Here’s a few reasons to support this idea. Articles in the EC1 Echo remind me why I find it so engaging to stroll from Farringdon, where I live, through Smithfield Market, St John’s Gate and Spa Fields to the Angel.It’s a great area for walking, and I’m working with the Living Streets Footways project and local guides to create an online map with key points of interest. 

The first focuses on the radical history of Clerkenwell, with support from The Peel and director Olu Alake, to help celebrate its 125th birthday. It could be the start of a digital Clerkenwell archive and as Olu wrote in EC1 Echo No 21: “We want to utilise the rich archives of the area and work with local heritage and cultural organisations and individuals to bring this history alive using 21st century technology”. 

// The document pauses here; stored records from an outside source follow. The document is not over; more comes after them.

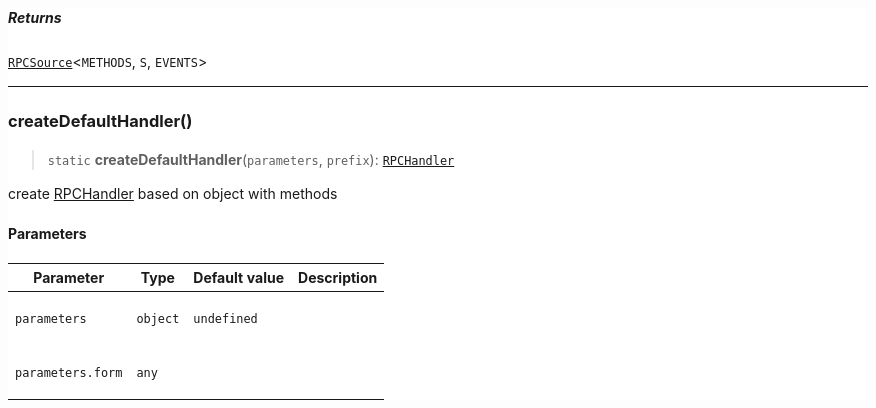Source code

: ##### Returns

[`RPCSource`](RPCSource.md)\<`METHODS`, `S`, `EVENTS`\>

***

### createDefaultHandler()

> `static` **createDefaultHandler**(`parameters`, `prefix`): [`RPCHandler`](../type-aliases/RPCHandler.md)

create [RPCHandler](../type-aliases/RPCHandler.md) based on object with methods

#### Parameters

<table>
<thead>
<tr>
<th>Parameter</th>
<th>Type</th>
<th>Default value</th>
<th>Description</th>
</tr>
</thead>
<tbody>
<tr>
<td>

`parameters`

</td>
<td>

`object`

</td>
<td>

`undefined`

</td>
<td>

</td>
</tr>
<tr>
<td>

`parameters.form`

</td>
<td>

`any`

</td>
<td>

There is so much to explore in Clerkenwell at historic venues like The Charterhouse, the Museum of the Order of St John and Marx Memorial Library as well as a multiplicity of pubs, cafes and shops. Clerkenwell Green is being remade as a destination. Exmouth Market is buzzing. For a deep dive into London’s history, the London Metropolitan Archives is a stone’s throw away. There are film locations across the area. The cluster of cultural organisations is large and growing, with Sadler’s Well Theatre indisputably London’s most important dance venue, the Barbican Centre around the corner, the Quentin Blake Centre for Illustration due in 2025 and the London Museum (the Museum of London) due in 2026. All of these could be part of Destination Clerkenwell using maps, digital media, virtual tours and walks. 

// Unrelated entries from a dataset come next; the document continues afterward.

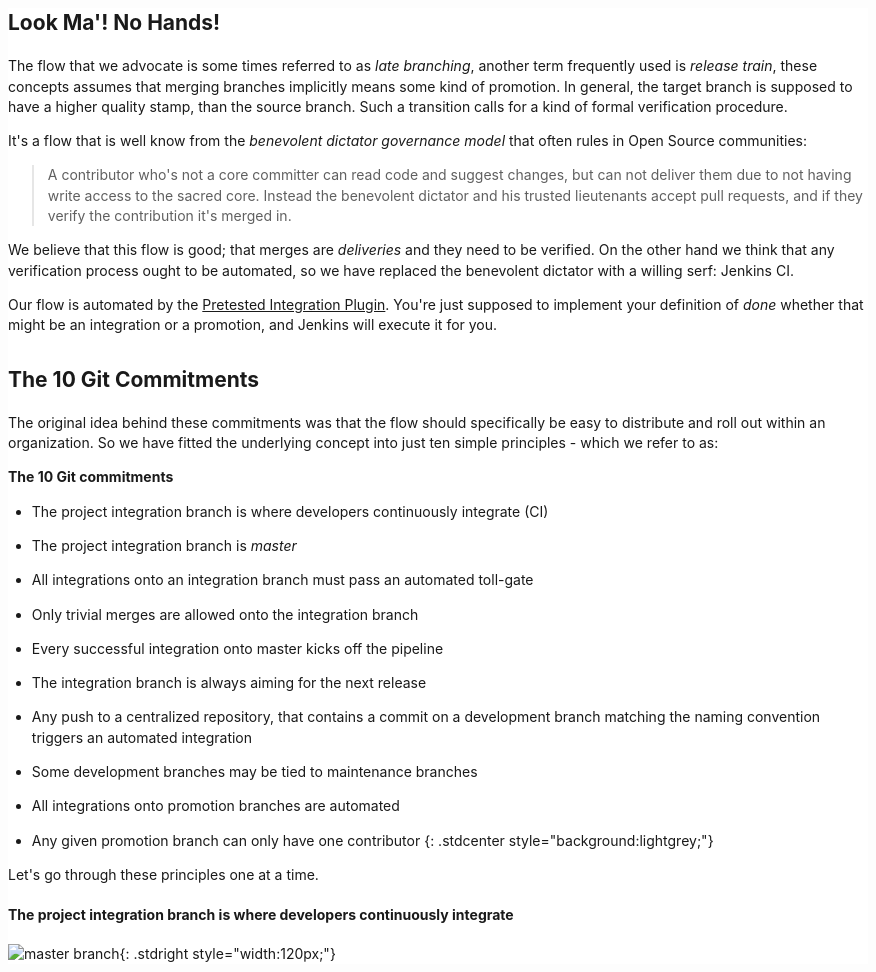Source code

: ## Look Ma'! No Hands!

The flow that we advocate is some times referred to as _late branching_, another term frequently used is _release train_, these concepts assumes that merging branches implicitly means some kind of promotion. In general, the target branch is supposed to have a higher quality stamp, than the source branch. Such a transition calls for a kind of formal verification procedure.

It's a flow that is well know from the _benevolent dictator governance model_ that often rules in Open Source communities:

> A contributor who's not a core committer can read code and suggest changes, but can not deliver them due to not having write access to the sacred core. Instead the benevolent dictator and his trusted lieutenants accept pull requests, and if they verify the contribution it's merged in.

We believe that this flow is good; that merges are _deliveries_ and they need to be verified. On the other hand we think that any verification process ought to be automated, so we have replaced the benevolent dictator with a willing serf: Jenkins CI.

Our flow is automated by the [Pretested Integration Plugin][pretested-integration-plugin]. You're just supposed to implement your definition of _done_ whether that might be an integration or a promotion, and Jenkins will execute it for you.

## The 10 Git Commitments

The original idea behind these commitments was that the flow should specifically be easy to distribute and roll out within an organization. So we have fitted the underlying concept into just ten simple principles - which we refer to as:

__The 10 Git commitments__

* The project integration branch is where developers continuously integrate (CI)

* The project integration branch is *master*

*  All integrations onto an integration branch must pass an automated toll-gate

* Only trivial merges are allowed onto the integration branch

* Every successful integration onto master kicks off the pipeline

* The integration branch is always aiming for the next release

* Any push to a centralized repository, that contains a commit on a development branch matching the naming convention triggers an automated integration

* Some development branches may be tied to maintenance branches

* All integrations onto promotion branches are automated

* Any given promotion branch can only have one contributor
{: .stdcenter style="background:lightgrey;"}

Let's go through these principles one at a time.

#### The project integration branch is where developers continuously integrate

![master branch](/images/blog/master-branch.png){: .stdright style="width:120px;"}


[pretested-integration-plugin]: https://wiki.jenkins-ci.org/display/JENKINS/Pretested+Integration+Plugin "Pretested integration plugin"
[git-plugin]: https://wiki.jenkins-ci.org/display/JENKINS/Git+Plugin "Standard Git SCM plugin"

Destination Clerkenwell should be handled in a sustainable manner. One question is how organisations might come together to offer rich experiences to visitors, workers and residents alike. In the City of London, Destination City will take on Culture Mile’s earlier work while City Hall and Mayor Sadiq Khan have also done much to reinvigorate London’s tourism and the boost from international inbound tourism has been considerable. 

Who might champion Clerkenwell? The Destination Clerkenwell story would have to be a strong proposition. In the past Clerkenwell has been marketed as London’s ‘secret village’, but now the area is better known that sobriquet may no longer the case. But Clerkenwell is known for its special character and keeping that would be important. Visitors aren’t necessarily a great boon to residential areas, and there are already concerns about the developments we may see when Smithfield Market moves in a few years. Many do not want another Covent Garden. 

The key is to balance the interests of business, workers, residents and visitors. Creating maps and a digital archive of local heritage together could help build a partnership for sustainable tourism. Then visitors arriving on the Elizabeth Line could take the Barbican exit for Destination City – or the Farringdon exit for Destination Clerkenwell.